Cheryl Kelser’s Afghanistan log shows that over four months she dealt with 725 patients as a flight nurse transporting the sick and injured to hospitals. It was her second tour there and, she says, “gave me a lot more confidence which, from a management point of view, will transfer very positively back to my civilian job in the NHS.”
She celebrated her 49th birthday while at Camp Bastion. “They made me a cake but it turned out to be the most awful day because we lost some lives and were so incredibly busy that it was another three days before I opened my presents.”
Despite that – and the terrifying memory of being under fire while landing at Lashkar Gah – Cheryl says: “I would go back tomorrow and would love to do one more tour before we pull out of Afghanistan. I joined up because I wanted to take my nursing into different and challenging areas and can now look back and feel I have done something really worthwhile with my life.”

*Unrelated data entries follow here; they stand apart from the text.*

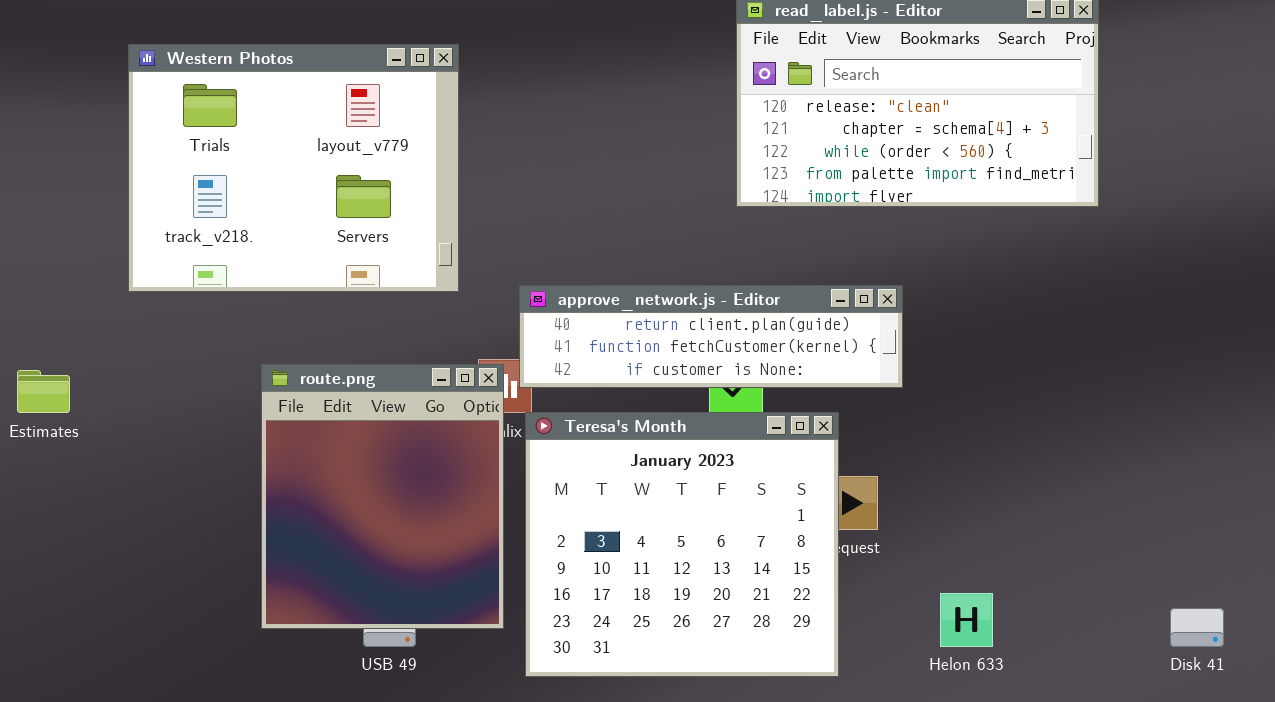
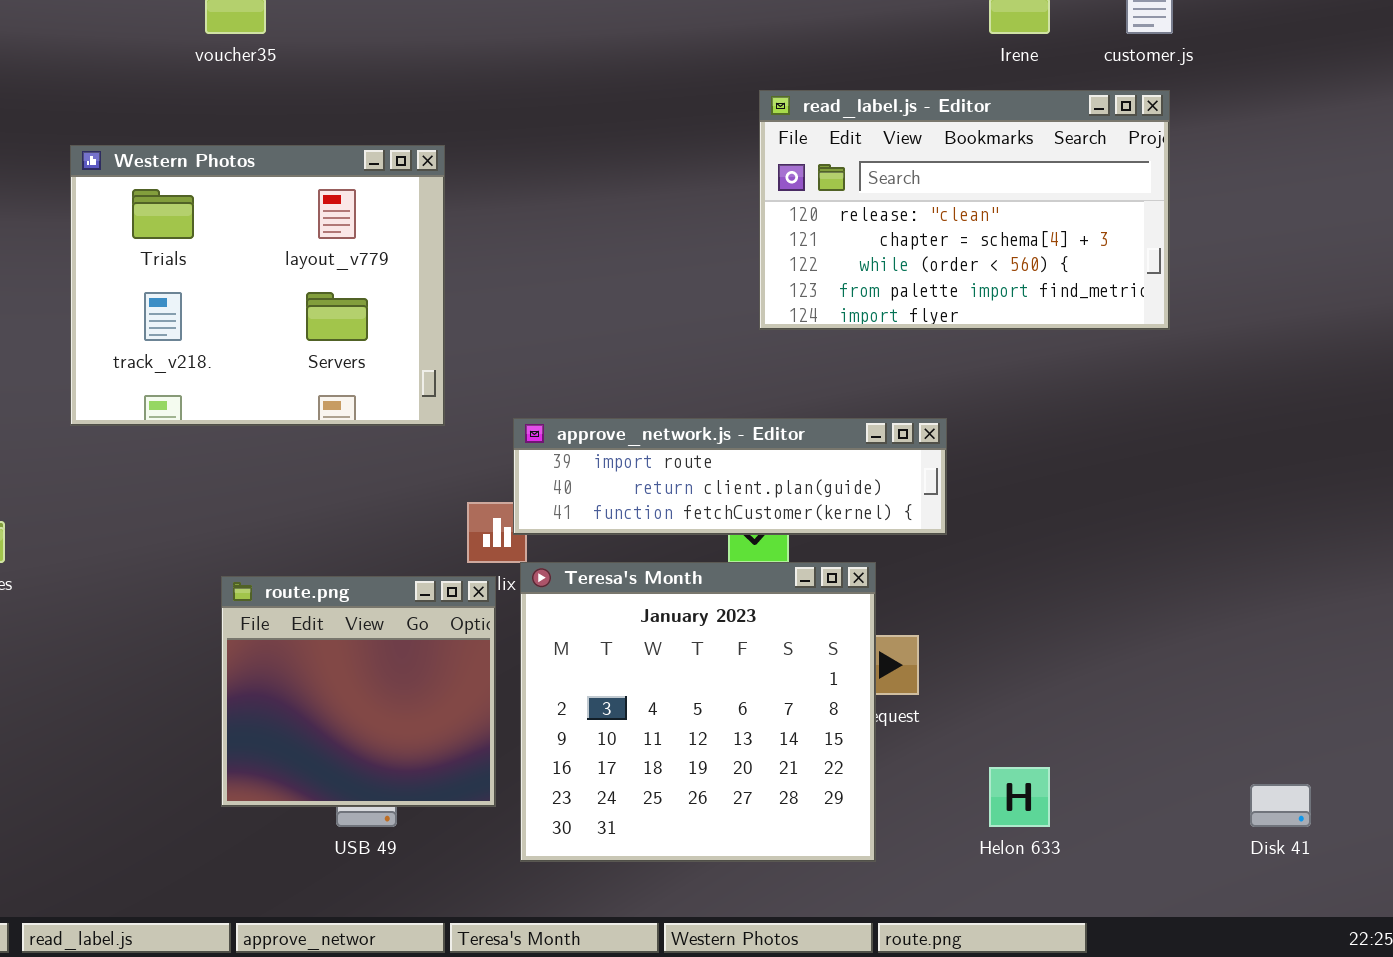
approve_network.js - Editor: [519,285,903,388] -> [513,418,947,535], scrolled up 1 row
route.png: [261,364,504,629] -> [221,576,496,807], resized

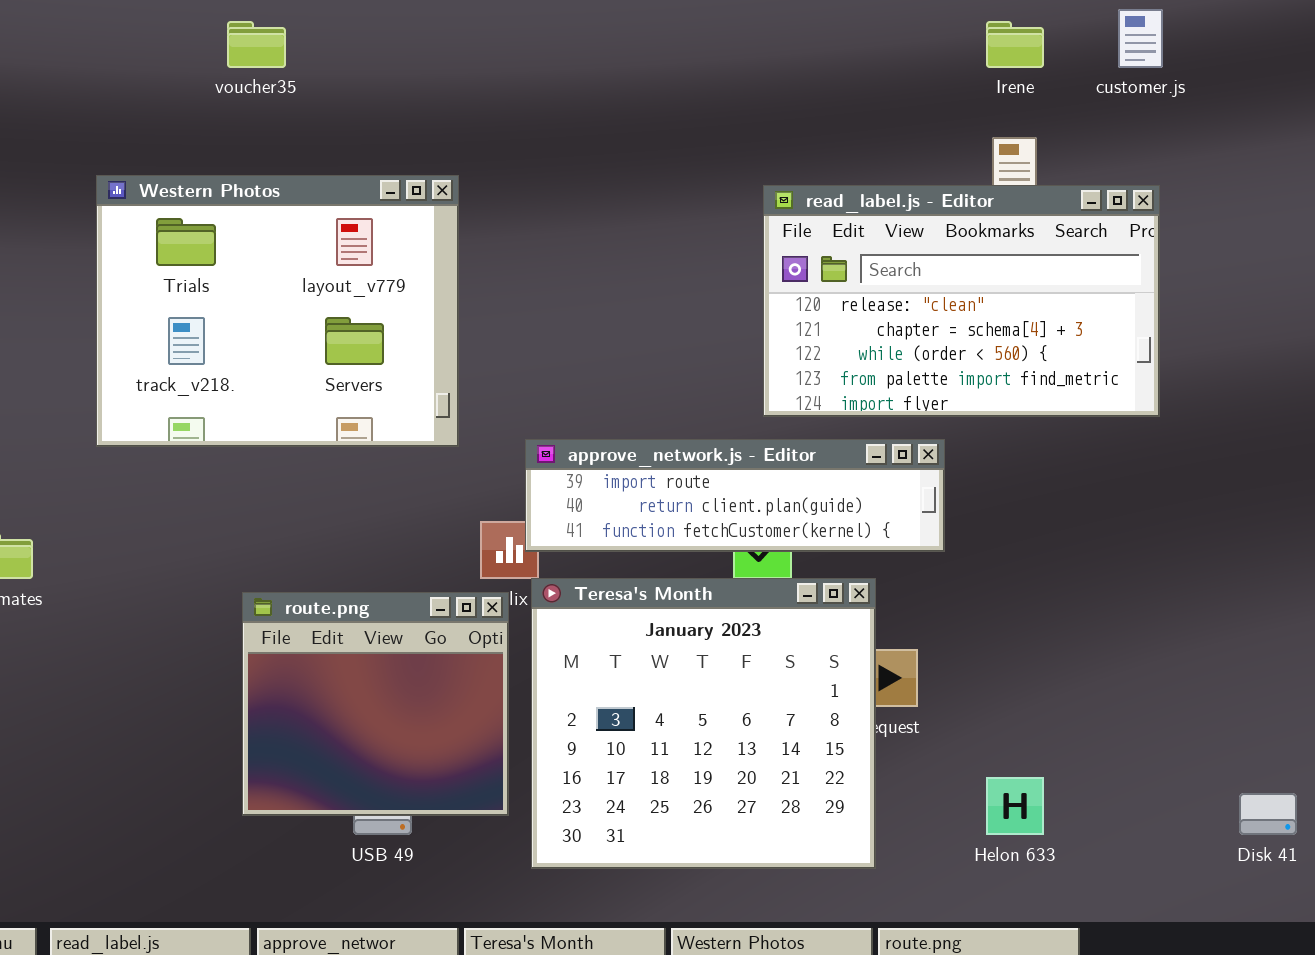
read_label.js - Editor: [759,90,1170,330] -> [763,185,1160,417], moved

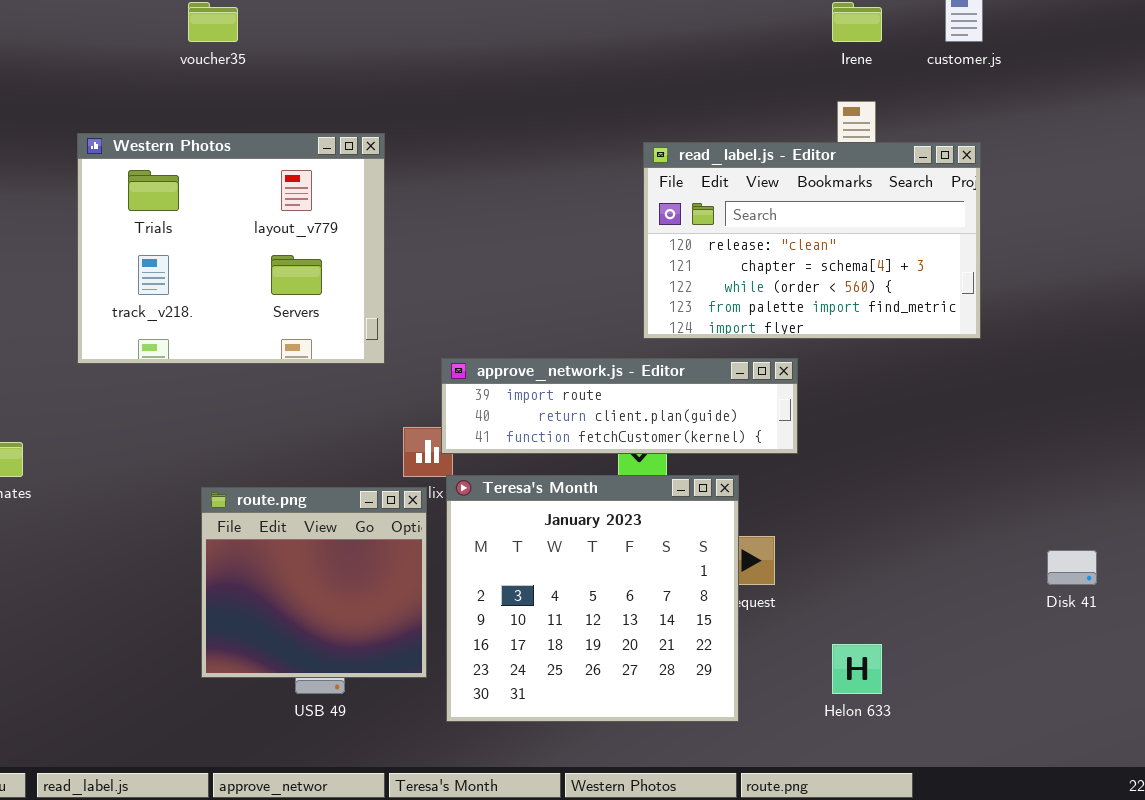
Disk 41: [1239,793,1297,835] -> [1047,550,1097,585], moved

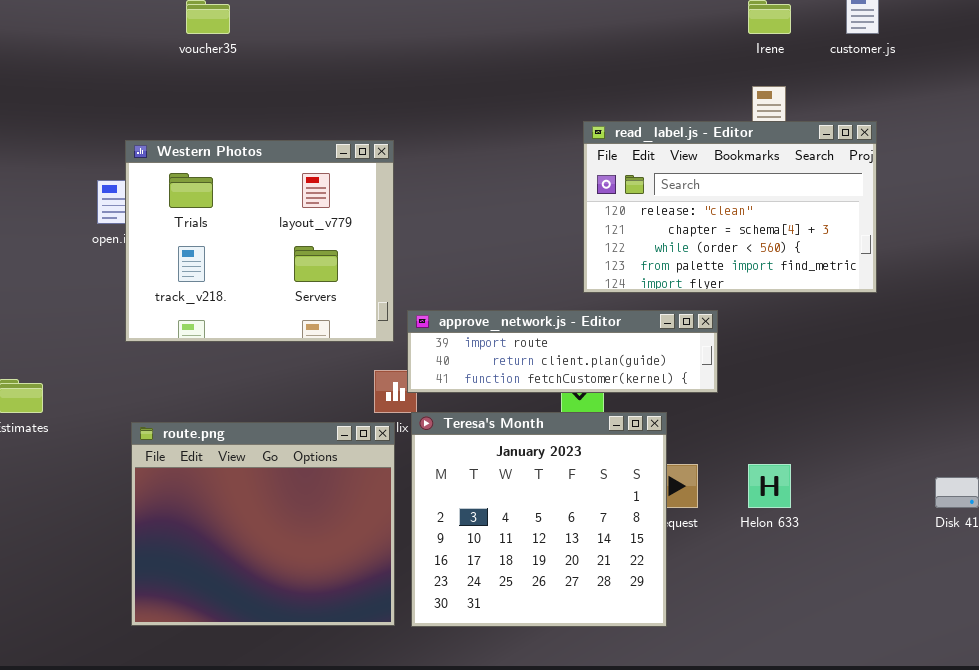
Western Photos: [77,133,385,364] -> [125,140,394,342], moved
route.png: [201,487,427,678] -> [131,422,395,626], resized
Helon 633: [832,644,882,694] -> [748,464,791,508], moved

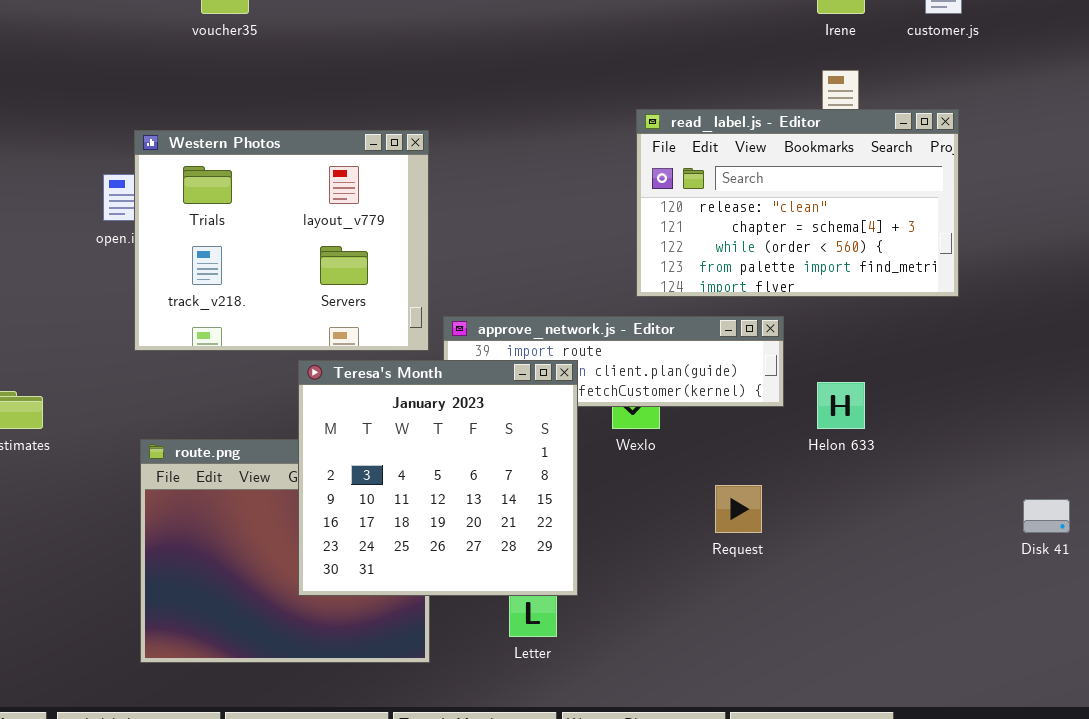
Teresa's Month: [411,412,667,627] -> [298,360,578,596], moved
Helon 633: [748,464,791,508] -> [817,382,865,429], moved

Corporal Simeon Tomlinson, from Norfolk, a paramedic with the East of England Ambulance Service, has also used his medical skills in Afghanistan.
He said: “It’s a very different challenge from the civilian role because you are constantly exposed to patients with the sort of injuries you might only encounter once or twice throughout a career – and in a harsh environment, too.
“What impressed me was the system operated by the British. From being picked up by a MERT team, a very seriously patient can be back in this country in 48 hours receiving the best possible hospital treatment.”